**PROBLEM DETAILS**
Return the first line of the listing below and all the lines after it through the one containing "salud del perro.", exactly, without pictures.

(INFORMATION SHOWN begins)

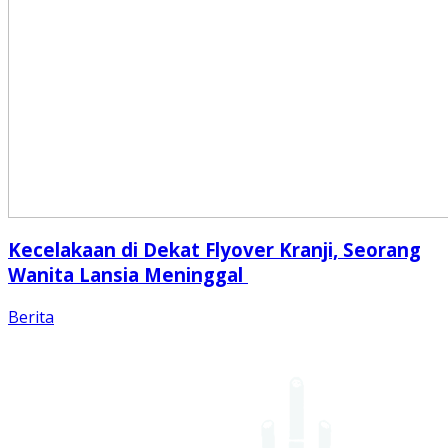
Kecelakaan di Dekat Flyover Kranji, Seorang
Wanita Lansia Meninggal
Berita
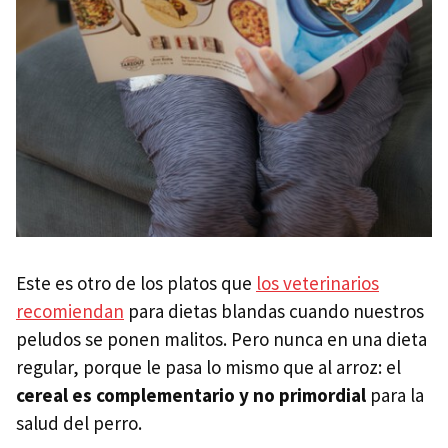
Este es otro de los platos que
los veterinarios
recomiendan
para dietas blandas cuando nuestros
peludos se ponen malitos. Pero nunca en una dieta
regular, porque le pasa lo mismo que al arroz: el
cereal es complementario y no primordial
para la
salud del perro.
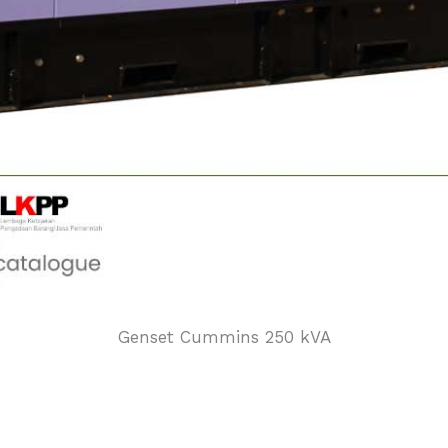
Genset Cummins 250 kVA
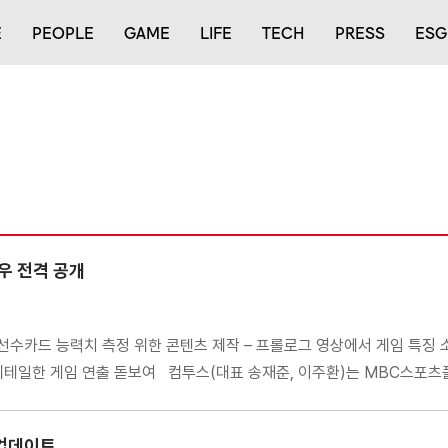
E
PEOPLE
GAME
LIFE
TECH
PRESS
ESG
우 전격 공개
선수카드 능력치 측정 위한 콘텐츠 제작 – 프롤로그 영상에서 게임 특징 소개
 디테일한 게임 연출 돋보여 컴투스(대표 송재준, 이주환)는 MBC스포츠
 업데이트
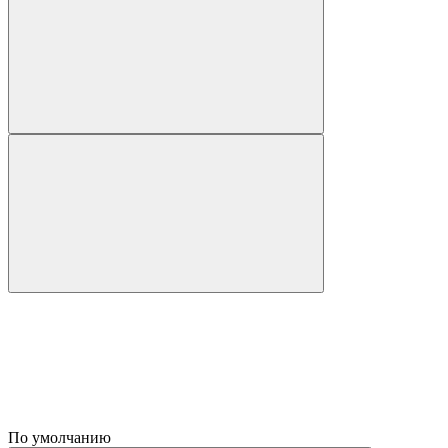
По умолчанию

(INFORMATION SHOWN ends)

**WRITTEN ANSWER**
Kecelakaan di Dekat Flyover Kranji, Seorang
Wanita Lansia Meninggal
Berita
Este es otro de los platos que
los veterinarios
recomiendan
para dietas blandas cuando nuestros
peludos se ponen malitos. Pero nunca en una dieta
regular, porque le pasa lo mismo que al arroz: el
cereal es complementario y no primordial
para la
salud del perro.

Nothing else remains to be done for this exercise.